No importaba lo que Jeter hiciera al inicio de un juego: pegar un jonrón o poncharse , volvería al banquillo con el mismo mensaje para sus compañeros sobre el lanzador contrario de ese día: ¡Este tipo no tiene nada! ¡Vamos a aplastar a este tipo! Así era Jeter inspirando a sus compañeros de equipo, el implacable capitán de los Yankees, estableciendo un camino para su equipo ese día.

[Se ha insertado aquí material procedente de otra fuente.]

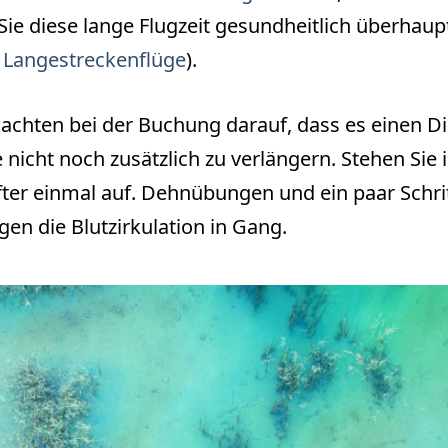
Sie diese lange Flugzeit gesundheitlich überhaup
r Langestreckenflüge
).
achten bei der Buchung darauf, dass es einen Dir
 nicht noch zusätzlich zu verlängern. Stehen Sie 
öfter einmal auf. Dehnübungen und ein paar Schri
ngen die Blutzirkulation in Gang.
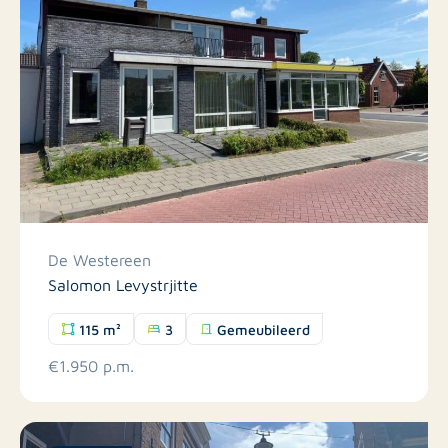
De Westereen
Salomon Levystrjitte
115 m²
3
Gemeubileerd
€1.950 p.m.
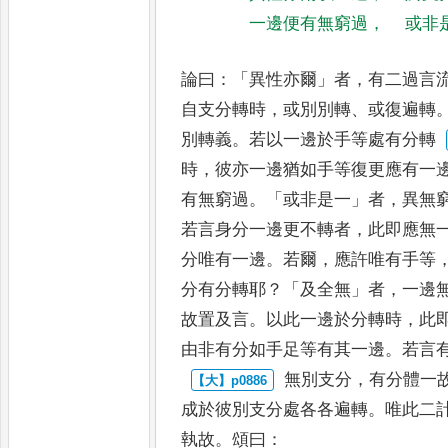
一邊便有無窮過
，
或非
論曰
：「
異性亦爾
」
者
，
有二過言
自支分轉時
，
或別別轉
、
或復遍轉
別轉義
。
若以一邊於手等處有分轉
時
，
彼亦一邊猶如手等復更應有一
有無窮過
。「
或非是一
」
者
，
異無
若言身分一邊更不轉者
，
此即應
無
分唯有一邊
。
若爾
，
應許
唯有手等
分有分轉耶
？「
及
全無
」
者
，
一邊
故置及言
。
以此
一邊於分轉時
，
此
由非有
分如手足等有其一邊
。
若言
無別支分
，
有分體一
成於彼
別支分處各各遍轉
。
唯此二
執故
。
頌曰
：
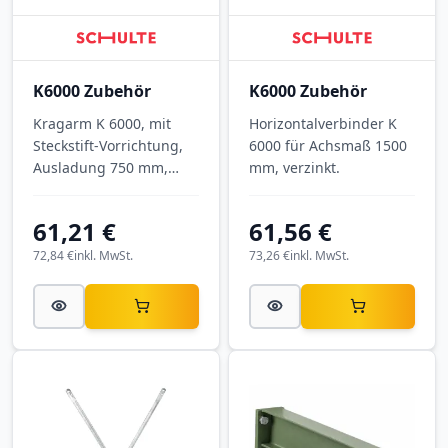
K6000 Zubehör
K6000 Zubehör
Kragarm K 6000, mit
Horizontalverbinder K
Steckstift-Vorrichtung,
6000 für Achsmaß 1500
Ausladung 750 mm,
mm, verzinkt.
Tragkraft 775 kg, RAL
3000 Feuerrot.
61,21 €
61,56 €
72,84 €
inkl. MwSt.
73,26 €
inkl. MwSt.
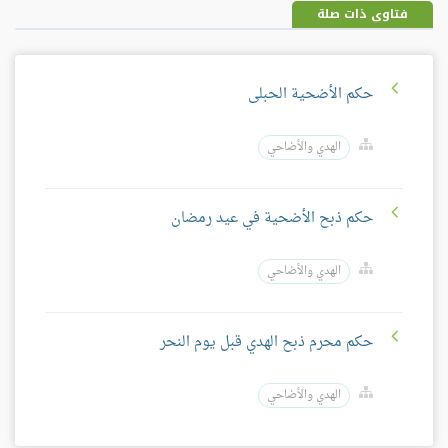
فتاوى ذات صلة
حكم الأضحية الحبلى
الهدي والأضاحي
حكم ذبح الأضحية في عيد رمضان
الهدي والأضاحي
حكم محرم ذبح الهدي قبل يوم النحر
الهدي والأضاحي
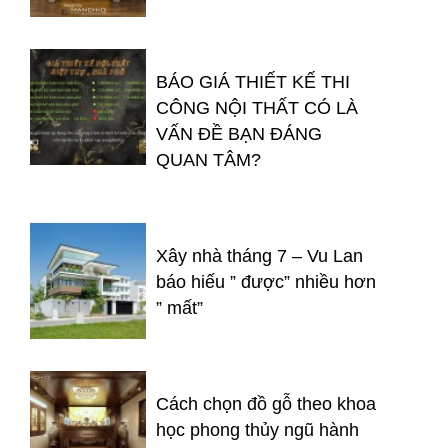
BÁO GIÁ THIẾT KẾ THI
CÔNG NỘI THẤT CÓ LÀ
VẤN ĐỀ BẠN ĐÁNG
QUAN TÂM?
Xây nhà tháng 7 – Vu Lan
báo hiếu ” được” nhiều hơn
” mất”
Cách chọn đồ gỗ theo khoa
học phong thủy ngũ hành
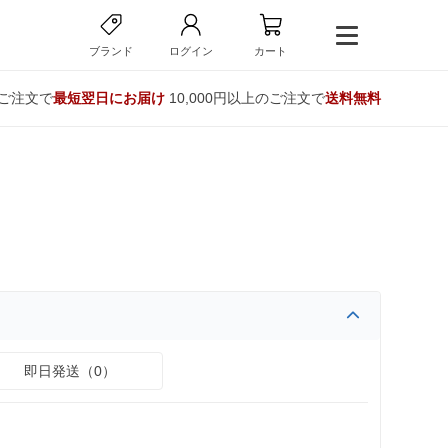
ブランド
ログイン
カート
のご注文で
最短翌日にお届け
10,000円以上のご注文で
送料無料
即日発送（0）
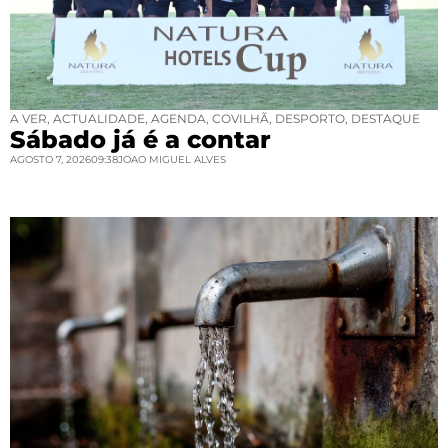
A VER
,
ACTUALIDADE
,
AGENDA
,
COVILHÃ
,
DESPORTO
,
DESTAQUE
Sábado já é a contar
AGOSTO 7, 2026
09:38
JOAO MIGUEL ALVES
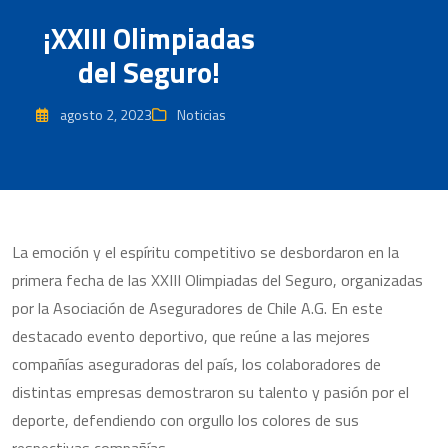
¡XXIII Olimpiadas
del Seguro!
agosto 2, 2023
Noticias
La emoción y el espíritu competitivo se desbordaron en la
primera fecha de las XXIII Olimpiadas del Seguro, organizadas
por la Asociación de Aseguradores de Chile A.G. En este
destacado evento deportivo, que reúne a las mejores
compañías aseguradoras del país, los colaboradores de
distintas empresas demostraron su talento y pasión por el
deporte, defendiendo con orgullo los colores de sus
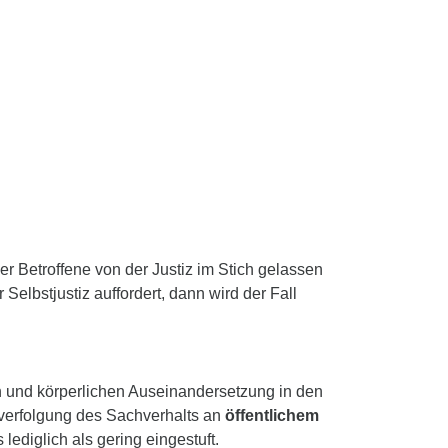
r Betroffene von der Justiz im Stich gelassen
Selbstjustiz auffordert, dann wird der Fall
n und körperlichen Auseinandersetzung in den
afverfolgung des Sachverhalts an
öffentlichem
 lediglich als gering eingestuft.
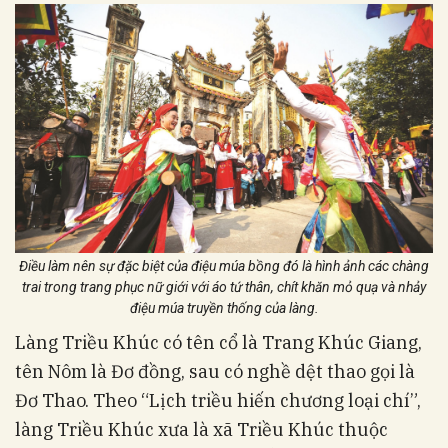
Điều làm nên sự đặc biệt của điệu múa bồng đó là hình ảnh các chàng
trai trong trang phục nữ giới với áo tứ thân, chít khăn mỏ quạ và nhảy
điệu múa truyền thống của làng.
Làng Triều Khúc có tên cổ là Trang Khúc Giang,
tên Nôm là Đơ đồng, sau có nghề dệt thao gọi là
Đơ Thao. Theo “Lịch triều hiến chương loại chí”,
làng Triều Khúc xưa là xã Triều Khúc thuộc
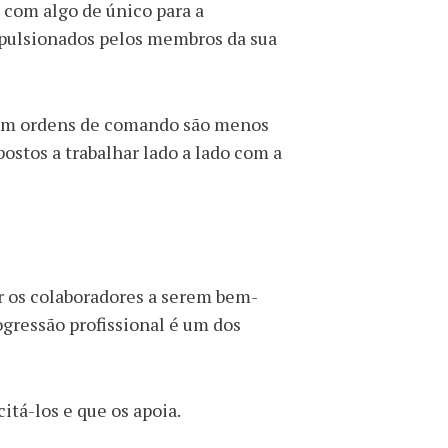
 com algo de único para a
mpulsionados pelos membros da sua
am ordens de comando são menos
ostos a trabalhar lado a lado com a
 os colaboradores a serem bem-
gressão profissional é um dos
citá-los e que os apoia.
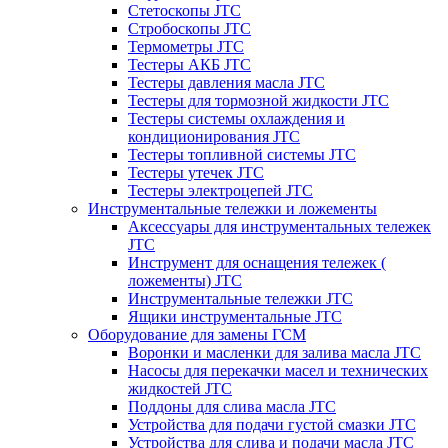
Стетоскопы JTC
Стробоскопы JTC
Термометры JTC
Тестеры АКБ JTC
Тестеры давления масла JTC
Тестеры для тормозной жидкости JTC
Тестеры системы охлаждения и
кондиционирования JTC
Тестеры топливной системы JTC
Тестеры утечек JTC
Тестеры электроцепей JTC
Инструментальные тележки и ложементы
Аксессуары для инструментальных тележек
JTC
Инструмент для оснащения тележек (
ложементы) JTC
Инструментальные тележки JTC
Ящики инструментальные JTC
Оборудование для замены ГСМ
Воронки и масленки для залива масла JTC
Насосы для перекачки масел и технических
жидкостей JTC
Поддоны для слива масла JTC
Устройства для подачи густой смазки JTC
Устройства для слива и подачи масла JTC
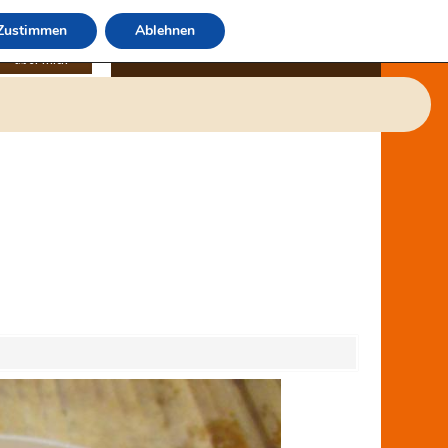
Zustimmen
Ablehnen
über mich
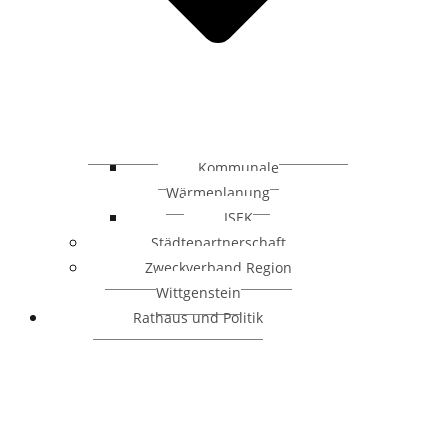
Kommunale
Wärmeplanung
ISEK
Städtepartnerschaft
Zweckverband Region
Wittgenstein
Rathaus und Politik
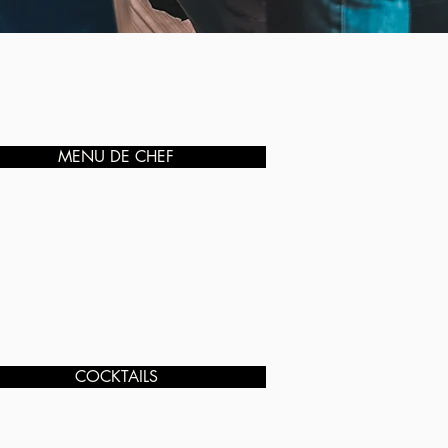
MENU DE CHEF
COCKTAILS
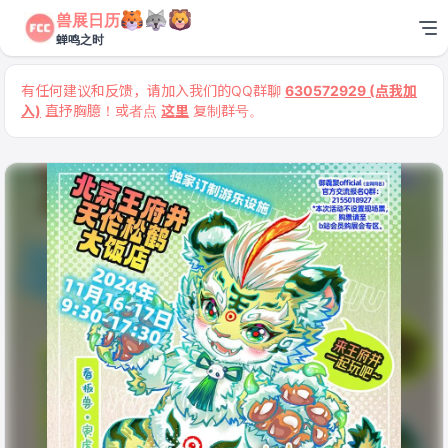
兽展日历
蝉鸣之时
有任何建议和反馈，请加入我们的QQ群聊
630572929 (点我加
入)
直抒胸臆！或者点
这里
复制群号。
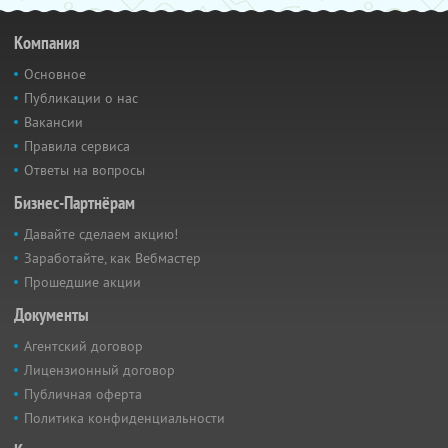
Компания
Основное
Публикации о нас
Вакансии
Правила сервиса
Ответы на вопросы
Бизнес-Партнёрам
Давайте сделаем акцию!
Заработайте, как Вебмастер
Прошедшие акции
Документы
Агентский договор
Лицензионный договор
Публичная оферта
Политика конфиденциальности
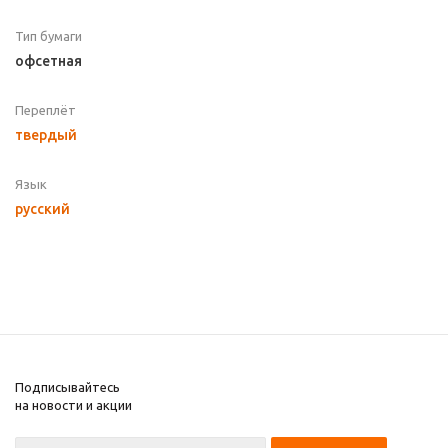
Тип бумаги
офсетная
Переплёт
твердый
Язык
русский
Подписывайтесь
на новости и акции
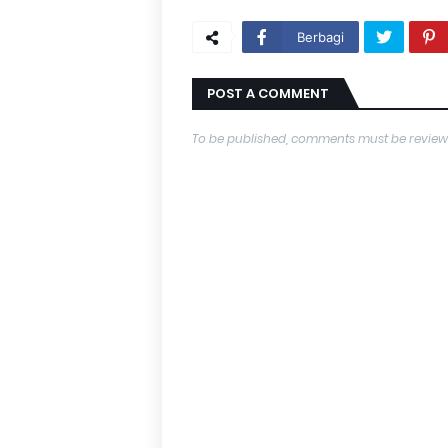
Berbagi
POST A COMMENT
To be published, comments must be review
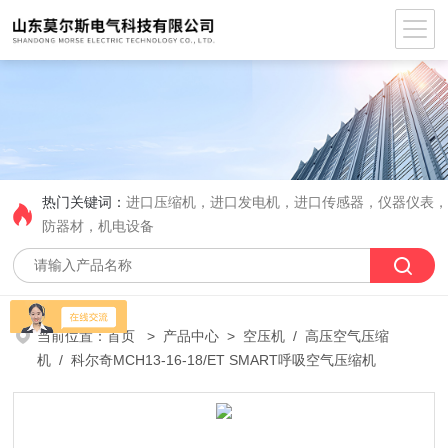
热门关键词：
进口压缩机，进口发电机，进口传感器，仪器仪表
防器材，机电设备
当前位置：
首页
>
产品中心
>
空压机
/
高压空气压缩
机
/ 科尔奇MCH13-16-18/ET SMART呼吸空气压缩机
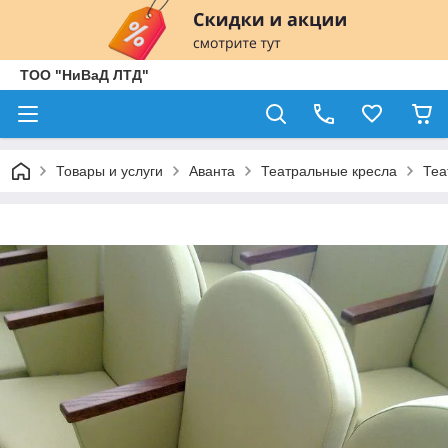
ТОО "НиВаД ЛТД"
Товары и услуги
Аванта
Театральные кресла
Теа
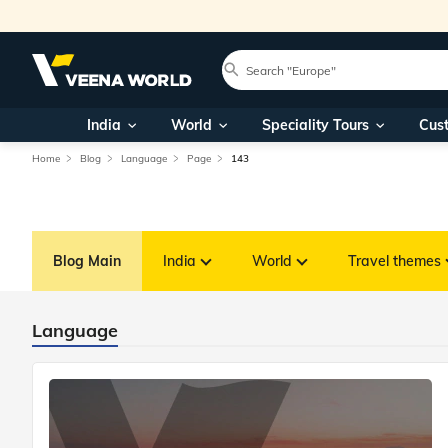
India
World
Speciality Tours
Cus
Home
Blog
Language
Page
143
Blog Main
India
World
Travel themes
Language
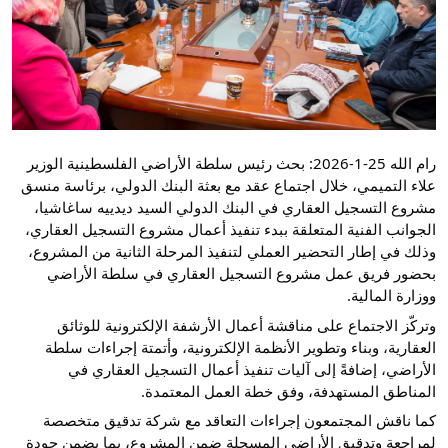
رام الله 25-1-2026: بحث رئيس سلطة الأراضي الفلسطينية الوزير
علاء التميمي، خلال اجتماع عقد مع بعثة البنك الدولي، برئاسة منسق
مشروع التسجيل العقاري في البنك الدولي السيد ديدييه ساغاشيا،
الجوانب الفنية المتعلقة ببدء تنفيذ أعمال مشروع التسجيل العقاري،
وذلك في إطار التحضير العملي لتنفيذ المرحلة الثانية من المشروع،
بحضور فريق عمل مشروع التسجيل العقاري في سلطة الأراضي
ووزارة المالية.
وتركّز الاجتماع على مناقشة أعمال الأرشفة الإلكترونية للوثائق
العقارية، وبناء وتطوير الأنظمة الإلكترونية، وأتمتة إجراءات سلطة
الأراضي، إضافةً إلى آليات تنفيذ أعمال التسجيل العقاري في
المناطق المستهدفة، وفق خطة العمل المعتمدة.
كما ناقش المجتمعون إجراءات التعاقد مع شركة تدقيق متخصصة
لمراجعة وتدقيق الأراضي المسجلة ضمن المشروع، بما يضمن جودة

Después del último campeonato de los Yankees en 2009, el quinto para Jeter, el icónico campocorto entró en el alegre camerino, que estaba lleno de jugadores gritando y lanzando ráfagas de champán. Jeter hábilmente se abrió camino a través del alboroto, de la misma forma que podía evitar chocar con un corredor que se deslizaba en la segunda base. No se detuvo hasta que llegó al vestíbulo al otro lado

del camerino. Allí estaban su madre y su padre, quienes recibieron el primer abrazo y beso porque son la razón por la que él estaba allí, son la razón por la que él es quien es, son la razón por la que tiene cinco anillos. Después de agradecer a su mamá y a su papá, Jeter celebró con su equipo.